### ACTIVITY
Keep only the lines in the items below that contain the string "pulizia", and copy each of them out. Case counts.

____

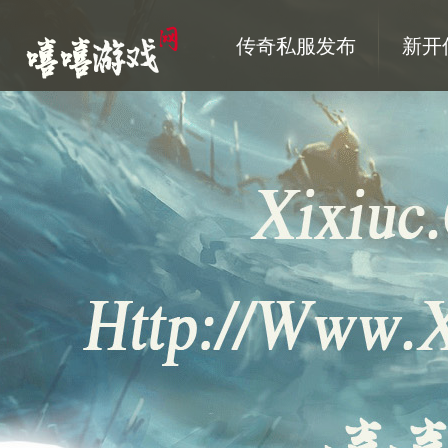
传奇私服发布
新开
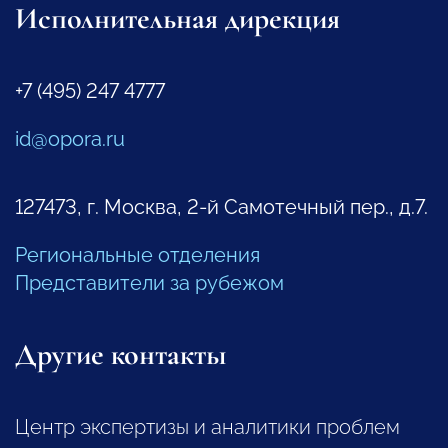
Исполнительная дирекция
+7 (495) 247 4777
id@opora.ru
127473, г. Москва, 2-й Самотечный пер., д.7.
Региональные отделения
Представители за рубежом
Другие контакты
Центр экспертизы и аналитики проблем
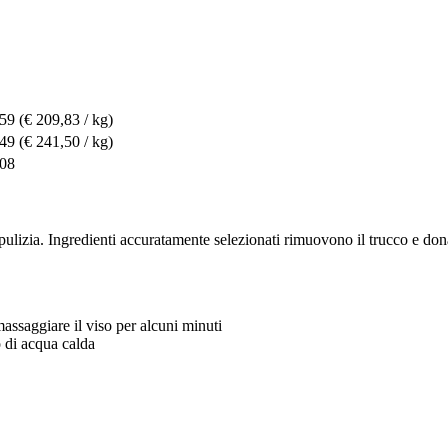
,59
(€ 209,83 / kg)
,49
(€ 241,50 / kg)
,08
 pulizia. Ingredienti accuratamente selezionati rimuovono il trucco e do
massaggiare il viso per alcuni minuti
 di acqua calda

____

### ANSWER BELOW
 pulizia. Ingredienti accuratamente selezionati rimuovono il trucco e do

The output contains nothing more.